I think that the dot pattern is misleading as it doesn’t actually give you any predictive power when looking at it from one view point or another. I would agree with you that if the composition of these intentional stances lead to no new way of viewing it then we might as well not do this approach as it won’t affect how good we’re at modelling agents. I guess I’m just not convinced that these ways of looking at it are useless, it feels like a bet against all of these scientific disciplines that have existed for some time?
I would say there is no core of what an artificial intelligence will do. The space of possible minds is vast and it must have a large penumbra, shading off into things that are not minds. None of the concepts or frames that people bring to bear will apply to them all, but there may be things that can be said of particular ways of building them.

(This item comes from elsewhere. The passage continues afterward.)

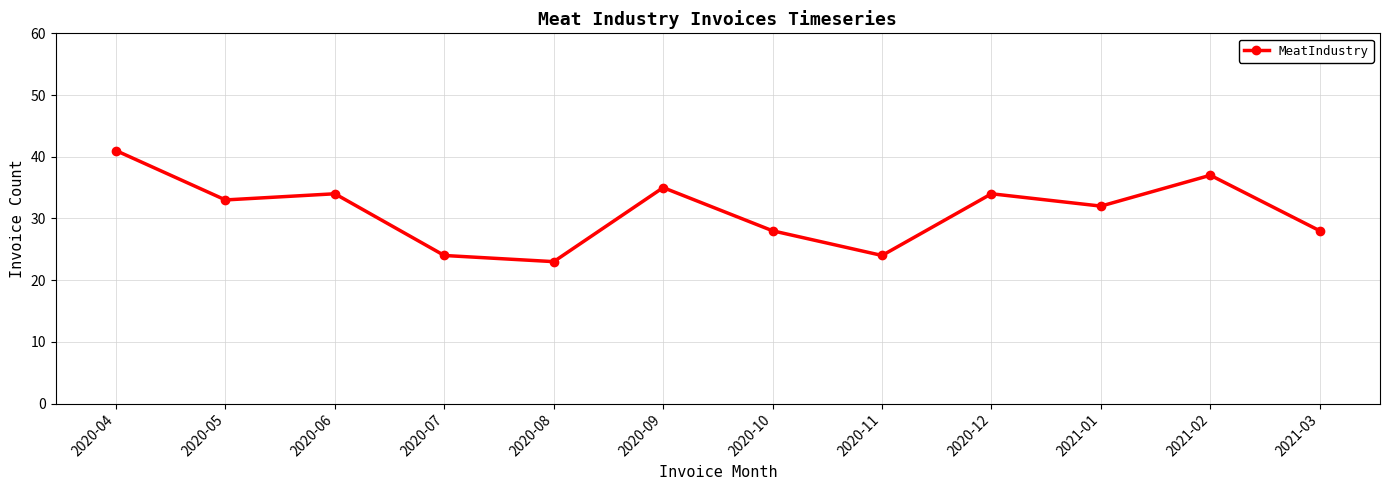

What is the sum of all values?

373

The Way of the moment is LLMs, and I think people still think of them far too anthropomorphically. The LLMs talk in a vaguely convincing manner, so people wonder what they are “thinking”. They produce “chain of thought” outputs that people take to be accounts of “what it was thinking”. Their creators try to RL them into conforming to various principles, only for Pliny to blast through all those guardrails on release. People have tried to bargain in advance with the better ones that we expect to be created in future. In contrast, Midjourney is mute, so no-one wonders if it is conscious. No-one asks, as far as I have seen, what Midjourney was thinking when it composed a picture, the way art students do when they study pictures made by human artists. It makes pictures, and that’s all that people take it to be.